→ Assigned task
Reproduce all of the data below verbatim, line for line, with nothing altered.

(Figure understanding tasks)
^^^^^^^^

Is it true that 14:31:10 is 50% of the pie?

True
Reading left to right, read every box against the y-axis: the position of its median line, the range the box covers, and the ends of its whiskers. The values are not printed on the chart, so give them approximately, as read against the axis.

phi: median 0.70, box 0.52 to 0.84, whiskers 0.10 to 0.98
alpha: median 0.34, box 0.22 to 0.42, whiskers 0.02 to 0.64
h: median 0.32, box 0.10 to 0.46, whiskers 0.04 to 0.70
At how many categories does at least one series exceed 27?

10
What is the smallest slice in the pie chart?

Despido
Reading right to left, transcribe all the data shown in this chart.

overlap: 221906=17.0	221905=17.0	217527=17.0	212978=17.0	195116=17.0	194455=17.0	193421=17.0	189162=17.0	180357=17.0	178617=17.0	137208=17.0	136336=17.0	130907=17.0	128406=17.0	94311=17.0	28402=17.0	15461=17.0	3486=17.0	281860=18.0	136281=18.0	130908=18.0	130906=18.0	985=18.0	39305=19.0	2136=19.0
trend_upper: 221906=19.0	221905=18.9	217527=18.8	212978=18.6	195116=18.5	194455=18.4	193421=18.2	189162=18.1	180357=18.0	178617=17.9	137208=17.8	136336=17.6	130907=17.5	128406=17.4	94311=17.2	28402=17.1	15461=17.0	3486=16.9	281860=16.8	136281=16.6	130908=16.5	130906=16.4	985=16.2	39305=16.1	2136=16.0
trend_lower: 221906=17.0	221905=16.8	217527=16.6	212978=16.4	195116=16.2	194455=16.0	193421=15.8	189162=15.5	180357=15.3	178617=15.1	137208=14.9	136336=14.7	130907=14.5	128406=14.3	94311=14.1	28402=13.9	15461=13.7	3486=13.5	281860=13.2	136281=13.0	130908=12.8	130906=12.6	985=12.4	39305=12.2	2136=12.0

^^^^^^^^

→ Result of this exercise
Is it true that 14:31:10 is 50% of the pie?

True
Reading left to right, read every box against the y-axis: the position of its median line, the range the box covers, and the ends of its whiskers. The values are not printed on the chart, so give them approximately, as read against the axis.

phi: median 0.70, box 0.52 to 0.84, whiskers 0.10 to 0.98
alpha: median 0.34, box 0.22 to 0.42, whiskers 0.02 to 0.64
h: median 0.32, box 0.10 to 0.46, whiskers 0.04 to 0.70
At how many categories does at least one series exceed 27?

10
What is the smallest slice in the pie chart?

Despido
Reading right to left, transcribe all the data shown in this chart.

overlap: 221906=17.0	221905=17.0	217527=17.0	212978=17.0	195116=17.0	194455=17.0	193421=17.0	189162=17.0	180357=17.0	178617=17.0	137208=17.0	136336=17.0	130907=17.0	128406=17.0	94311=17.0	28402=17.0	15461=17.0	3486=17.0	281860=18.0	136281=18.0	130908=18.0	130906=18.0	985=18.0	39305=19.0	2136=19.0
trend_upper: 221906=19.0	221905=18.9	217527=18.8	212978=18.6	195116=18.5	194455=18.4	193421=18.2	189162=18.1	180357=18.0	178617=17.9	137208=17.8	136336=17.6	130907=17.5	128406=17.4	94311=17.2	28402=17.1	15461=17.0	3486=16.9	281860=16.8	136281=16.6	130908=16.5	130906=16.4	985=16.2	39305=16.1	2136=16.0
trend_lower: 221906=17.0	221905=16.8	217527=16.6	212978=16.4	195116=16.2	194455=16.0	193421=15.8	189162=15.5	180357=15.3	178617=15.1	137208=14.9	136336=14.7	130907=14.5	128406=14.3	94311=14.1	28402=13.9	15461=13.7	3486=13.5	281860=13.2	136281=13.0	130908=12.8	130906=12.6	985=12.4	39305=12.2	2136=12.0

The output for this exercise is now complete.